El francés Démare supera en el sprint a Ewan y Cavendish y repite victoria en la sexta etapa del Giro de Italia
El ciclista lebrijano Juanpe López sigue de rosa después de la etapa más lenta y premiosa de la carrera italiana por la costa de Calabria
Al guiar un descapotable por las largas rectas de Calabria junto al mar, el periodista del Giro quiere ser el Pasolini de la larga carretera de arena, el relato sucio de amor por los bandidos de un viaje bordeando todos los mares de Italia, y fracasa.
Se siente impostor. Tan italiano como Mark Cavendish, inglés de Man que liga en Lambretta, bebe Campari en las terrazas de Toscana, busca atajos y no gana siempre. Tan impostor, pero en feo, como la costa por la que desfila el pelotón, una estrecha línea de asfalto entre las playas de guijarros grises y los bosques verdes, salvajes, las casas bizantinas de piedra, los hoteles de cartón y hormigón, las playas privadas. Y pasa por Mileto, donde no nació Tales, y al final de una recta de 20 kilómetros, la línea del horizonte inalcanzable, esprinta en Scalea, la capital de la Costa de los Cedros, donde no hay coníferas majestuosas con hermosas piñas, sino pequeños arbustos con cidras, la madre de los cítricos.

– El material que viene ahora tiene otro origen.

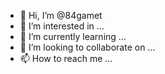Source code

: - 👋 Hi, I’m @84gamet
- 👀 I’m interested in ...
- 🌱 I’m currently learning ...
- 💞️ I’m looking to collaborate on ...
- 📫 How to reach me ...

<!---
84gamet/84gamet is a ✨ special ✨ repository because its `README.md` (this file) appears on your GitHub profile.
You can click the Preview link to take a look at your changes.
--->
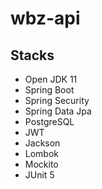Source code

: # wbz-api

## Stacks
- Open JDK 11
- Spring Boot
- Spring Security
- Spring Data Jpa
- PostgreSQL
- JWT
- Jackson
- Lombok
- Mockito
- JUnit 5
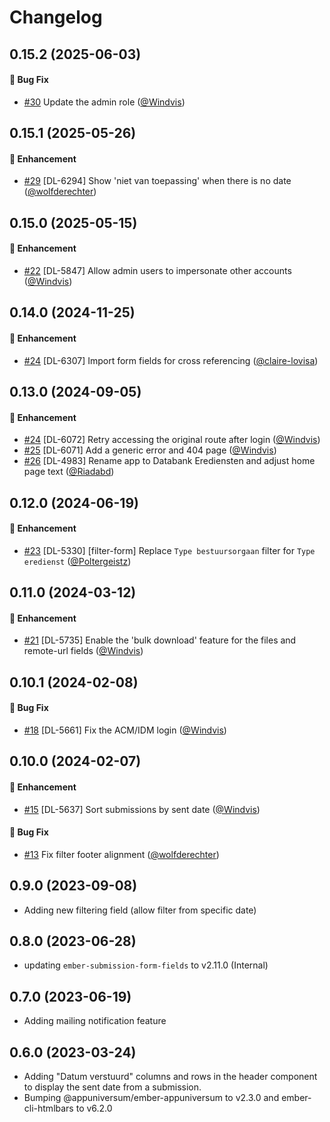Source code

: # Changelog

## 0.15.2 (2025-06-03)

#### :bug: Bug Fix
* [#30](https://github.com/lblod/frontend-worship-decisions/pull/30) Update the admin role ([@Windvis](https://github.com/Windvis))

## 0.15.1 (2025-05-26)

#### :rocket: Enhancement
* [#29](https://github.com/lblod/frontend-worship-decisions/pull/29) [DL-6294] Show 'niet van toepassing' when there is no date ([@wolfderechter](https://github.com/wolfderechter))

## 0.15.0 (2025-05-15)

#### :rocket: Enhancement
* [#22](https://github.com/lblod/frontend-worship-decisions/pull/22) [DL-5847] Allow admin users to impersonate other accounts ([@Windvis](https://github.com/Windvis))

## 0.14.0 (2024-11-25)

#### :rocket: Enhancement
* [#24](https://github.com/lblod/frontend-worship-decisions/pull/27) [DL-6307] Import form fields for cross referencing ([@claire-lovisa](https://github.com/claire-lovisa))

## 0.13.0 (2024-09-05)

#### :rocket: Enhancement
* [#24](https://github.com/lblod/frontend-worship-decisions/pull/24) [DL-6072] Retry accessing the original route after login ([@Windvis](https://github.com/Windvis))
* [#25](https://github.com/lblod/frontend-worship-decisions/pull/25) [DL-6071] Add a generic error and 404 page ([@Windvis](https://github.com/Windvis))
* [#26](https://github.com/lblod/frontend-worship-decisions/pull/26) [DL-4983] Rename app to Databank Erediensten and adjust home page text ([@Riadabd](https://github.com/Riadabd))

## 0.12.0 (2024-06-19)

#### :rocket: Enhancement
* [#23](https://github.com/lblod/frontend-worship-decisions/pull/23) [DL-5330] [filter-form] Replace `Type bestuursorgaan` filter for `Type eredienst` ([@Poltergeistz](https://github.com/Poltergeistz))

## 0.11.0 (2024-03-12)

#### :rocket: Enhancement
* [#21](https://github.com/lblod/frontend-worship-decisions/pull/21) [DL-5735] Enable the 'bulk download' feature for the files and remote-url fields ([@Windvis](https://github.com/Windvis))

## 0.10.1 (2024-02-08)

#### :bug: Bug Fix
* [#18](https://github.com/lblod/frontend-worship-decisions/pull/18) [DL-5661] Fix the ACM/IDM login ([@Windvis](https://github.com/Windvis))

## 0.10.0 (2024-02-07)

#### :rocket: Enhancement
* [#15](https://github.com/lblod/frontend-worship-decisions/pull/15) [DL-5637] Sort submissions by sent date ([@Windvis](https://github.com/Windvis))

#### :bug: Bug Fix
* [#13](https://github.com/lblod/frontend-worship-decisions/pull/13) Fix filter footer alignment ([@wolfderechter](https://github.com/wolfderechter))

## 0.9.0 (2023-09-08)

- Adding new filtering field (allow filter from specific date)

## 0.8.0 (2023-06-28)

- updating `ember-submission-form-fields` to v2.11.0 (Internal)

## 0.7.0 (2023-06-19)

- Adding mailing notification feature

## 0.6.0 (2023-03-24)

- Adding "Datum verstuurd" columns and rows in the header component to display the sent date from a submission.
- Bumping @appuniversum/ember-appuniversum to v2.3.0 and ember-cli-htmlbars to v6.2.0
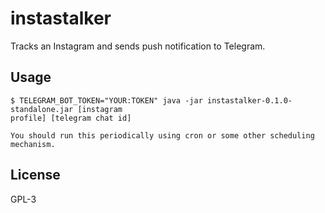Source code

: # instastalker

Tracks an Instagram and sends push notification to Telegram.

## Usage

    $ TELEGRAM_BOT_TOKEN="YOUR:TOKEN" java -jar instastalker-0.1.0-standalone.jar [instagram
    profile] [telegram chat id]

    You should run this periodically using cron or some other scheduling mechanism.

## License

GPL-3
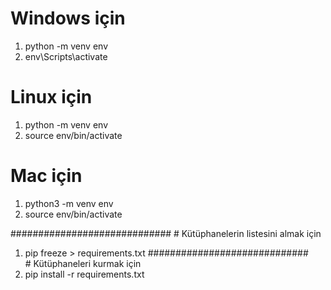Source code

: # Windows için
1. python -m venv env
2. env\Scripts\activate

# Linux için
1. python -m venv env
2. source env/bin/activate

# Mac için
1. python3 -m venv env
2. source env/bin/activate

#############################
# Kütüphanelerin listesini almak için
1. pip freeze > requirements.txt
#############################
# Kütüphaneleri kurmak için
1. pip install -r requirements.txt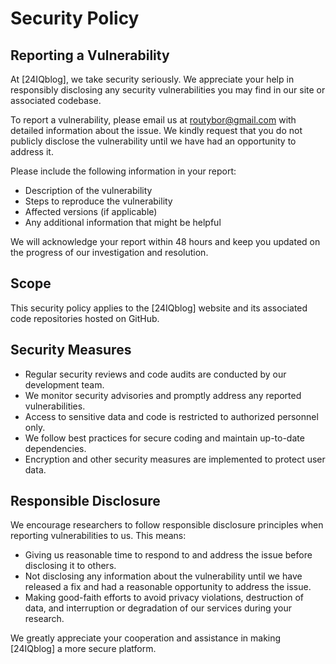 # Security Policy

## Reporting a Vulnerability

At [24IQblog], we take security seriously. We appreciate your help in responsibly disclosing any security vulnerabilities you may find in our site or associated codebase. 

To report a vulnerability, please email us at [routybor@gmail.com](mailto:routybor@gmail.com) with detailed information about the issue. We kindly request that you do not publicly disclose the vulnerability until we have had an opportunity to address it.

Please include the following information in your report:

- Description of the vulnerability
- Steps to reproduce the vulnerability
- Affected versions (if applicable)
- Any additional information that might be helpful

We will acknowledge your report within 48 hours and keep you updated on the progress of our investigation and resolution.

## Scope

This security policy applies to the [24IQblog] website and its associated code repositories hosted on GitHub.

## Security Measures

- Regular security reviews and code audits are conducted by our development team.
- We monitor security advisories and promptly address any reported vulnerabilities.
- Access to sensitive data and code is restricted to authorized personnel only.
- We follow best practices for secure coding and maintain up-to-date dependencies.
- Encryption and other security measures are implemented to protect user data.

## Responsible Disclosure

We encourage researchers to follow responsible disclosure principles when reporting vulnerabilities to us. This means:

- Giving us reasonable time to respond to and address the issue before disclosing it to others.
- Not disclosing any information about the vulnerability until we have released a fix and had a reasonable opportunity to address the issue.
- Making good-faith efforts to avoid privacy violations, destruction of data, and interruption or degradation of our services during your research.

We greatly appreciate your cooperation and assistance in making [24IQblog] a more secure platform.
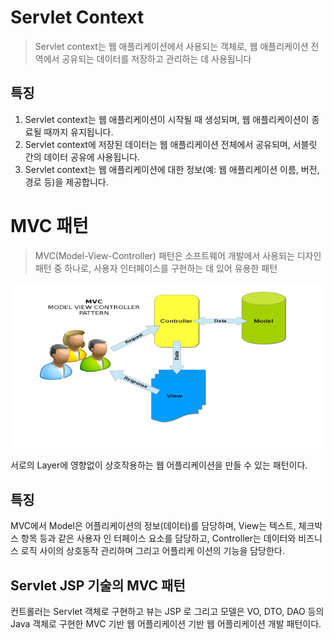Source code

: # Servlet Context
> Servlet context는 웹 애플리케이션에서 사용되는 객체로, 웹 애플리케이션 전역에서 공유되는 데이터를 저장하고 관리하는 데 사용됩니다

## 특징
1. Servlet context는 웹 애플리케이션이 시작될 때 생성되며, 웹 애플리케이션이 종료될 때까지 유지됩니다.
2. Servlet context에 저장된 데이터는 웹 애플리케이션 전체에서 공유되며, 서블릿 간의 데이터 공유에 사용됩니다.
3. Servlet context는 웹 애플리케이션에 대한 정보(예: 웹 애플리케이션 이름, 버전, 경로 등)을 제공합니다.

# MVC 패턴
> MVC(Model-View-Controller) 패턴은 소프트웨어 개발에서 사용되는 디자인 패턴 중 하나로, 사용자 인터페이스를 구현하는 데 있어 유용한 패턴

![img.png](img.png)

서로의 Layer에 영향없이 상호작용하는 웹 어플리케이션을 만들 수 있는 패턴이다.
## 특징
MVC에서 Model은 어플리케이션의 정보(데이터)를 담당하며, 
View는 텍스트, 체크박스 항목 등과 같은 사용자 인 터페이스 요소를 담당하고, 
Controller는 데이터와 비즈니스 로직 사이의 상호동작 관리하며 그리고 어플리케 이션의 기능을 담당한다.

## Servlet JSP 기술의 MVC 패턴
컨트롤러는 Servlet 객체로 구현하고 뷰는 JSP 로 그리고 모델은 VO, DTO, DAO 등의 Java 객체로 구현한 MVC 기반 웹 어플리케이션 기반 웹 어플리케이션 개발 패턴이다.








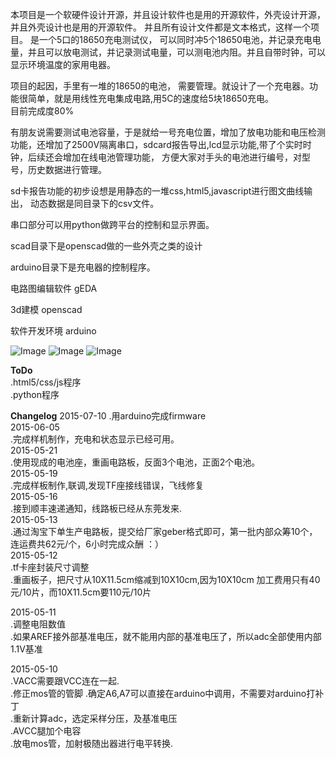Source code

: 本项目是一个软硬件设计开源，并且设计软件也是用的开源软件，外壳设计开源，并且外壳设计也是用的开源软件。
并且所有设计文件都是文本格式，这样一个项目。
是一个5口的18650充电测试仪， 可以同时冲5个18650电池，并记录充电电量，并且可以放电测试，并记录测试电量，可以测电池内阻。并且自带时钟，可以显示环境温度的家用电器。


项目的起因，手里有一堆的18650的电池， 需要管理。就设计了一个充电器。功能很简单，就是用线性充电集成电路,用5C的速度给5块18650充电。   
目前完成度80%   

有朋友说需要测试电池容量，于是就给一号充电位置，增加了放电功能和电压检测功能，还增加了2500V隔离串口，sdcard报告导出,lcd显示功能,带了个实时时钟，后续还会增加在线电池管理功能， 方便大家对手头的电池进行编号，对型号，历史数据进行管理。  

sd卡报告功能的初步设想是用静态的一堆css,html5,javascript进行图文曲线输出， 动态数据是同目录下的csv文件。   

串口部分可以用python做跨平台的控制和显示界面。   

scad目录下是openscad做的一些外壳之类的设计   

arduino目录下是充电器的控制程序。   

电路图编辑软件 gEDA  

3d建模 openscad  

软件开发环境 arduino  

![Image](https://github.com/lshw/18650/raw/master/pcb/5usb4a.png)
![Image](https://github.com/lshw/18650/raw/master/pcb/5usb4.png)
![Image](https://github.com/lshw/18650/raw/master/docs/5x18650.jpg)


**ToDo**  
 .html5/css/js程序  
 .python程序  

**Changelog**
2015-07-10 
 .用arduino完成firmware  
 2015-06-05  
 .完成样机制作，充电和状态显示已经可用。  
 2015-05-21  
 .使用现成的电池座，重画电路板，反面3个电池，正面2个电池。  
 2015-05-19  
 .完成样板制作,联调,发现TF座接线错误，飞线修复    
 2015-05-16  
 .接到顺丰速递通知，线路板已经从东莞发来.  
 2015-05-13  
 .通过淘宝下单生产电路板，提交给厂家geber格式即可，第一批内部众筹10个， 连运费共62元/个，6小时完成众酬 ：）  
 2015-05-12  
 .tf卡座封装尺寸调整   
 .重画板子，把尺寸从10X11.5cm缩减到10X10cm,因为10X10cm 加工费用只有40元/10片，而10X11.5cm要110元/10片  

 2015-05-11   
 .调整电阻数值   
 .如果AREF接外部基准电压，就不能用内部的基准电压了，所以adc全部使用内部1.1V基准   

 2015-05-10   
 .VACC需要跟VCC连在一起.   
 .修正mos管的管脚
 .确定A6,A7可以直接在arduino中调用，不需要对arduino打补丁   
 .重新计算adc，选定采样分压，及基准电压   
 .AVCC腿加个电容   
 .放电mos管，加射极随出器进行电平转换.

Acelera Cavendish, la lengua rozando la rueda, le remonta Ewan, uno más pequeño que él aún, pero, cuando ya se cree ganador, al australiano de equipo belga, qué poco italiano, le supera la bici sobre la línea de meta de un francés de Picardía, ojos de un azul que hiere, vestido de color ciclamen al que ha lanzado Guarnieri, un gigante de Milán. ¿Hay algo más falsamente italiano que Arnaud Démare ganando su segunda etapa consecutiva al puro estilo Cipollini, por milímetros?
Diego Rosa abre el camino. Solo, unos minutos delante del pelotón que le castiga por su osadía y le niega su cobijo. Rosa, pequeñito, escalador librado a su suerte entre playas y montañas el día más llano, viste de azul. De rosa viste, orgulloso, imperial casi al frente, el líder, Juanpe López, escalador, pequeñito, de Lebrija, y en la carretera se mezclan los olores del campo, de los purines, de las almazaras, y los huertos de tomates gigantes, las higueras de higos blancos, las cebollas rojas, y los del mar, donde los pescadores cazan peces espada.
Y al igual que el rosa hace al líder, el rojo hace al Ferrari, símbolo de la impostura italiana. Se crea la imagen. Y el ruido. Hace 40 años los macarras ponían la bocina de un camión a un 600 y daban sustos de muerte a las viejecitas en las calles estrechas. Hace unos días los de Ferrari sacaron un coche con un motor de seis cilindros solo. Y cuentan sus ingenieros que su mayor preocupación, la faena en la que más horas de trabajo y talento han invertido en colaboración con musicólogos y músicos, ha sido la del diseño de un tubo de escape que emitiera un sonido Ferrari puro, que convirtiera los seis en 12 cilindros, que siguiera sonando la sinfonía Ferrari cuando el que lo guiaba apretara el pedal fuerte y los caballos aullaran.
Cuando era más joven, cuando en el Sky no era él la única preocupación de sus jefes, cuando el ciclismo tenía un poco más de impostura, Cavendish solo pedía a su equipo que en las etapas más o menos complicadas le dejaran siempre un coche a mano para poder remolcarse en algún repecho insidioso o aprovechar su rebufo para volver a un pelotón que le quería despreciar. En el Quick Step, y el equipo belga en el Giro es él y sus circunstancias, no se queda el coche con él sino medio equipo, que le arropa, le remolca, le protege, y su Morkov, el cerebro danés que tan bien pedalea, a su lado siempre, hasta para contarle chistes y lograr que no se desintegre en etapas de rectas y desarrollo interminable, premioso, etapas tan Giro como la que asciende por Calabria siguiendo su larga carretera de arena, termina supersónica en Scalea.
Y allí, pese a que todos los augurios le nombran, Cavendish choca con otro falso italiano, pero sigue viva la impostura que tan bien rima con su personalidad, baby, desde 14 años hace ya, la de un imberbe en escúter haciendo ruido por las calles de Quarrata.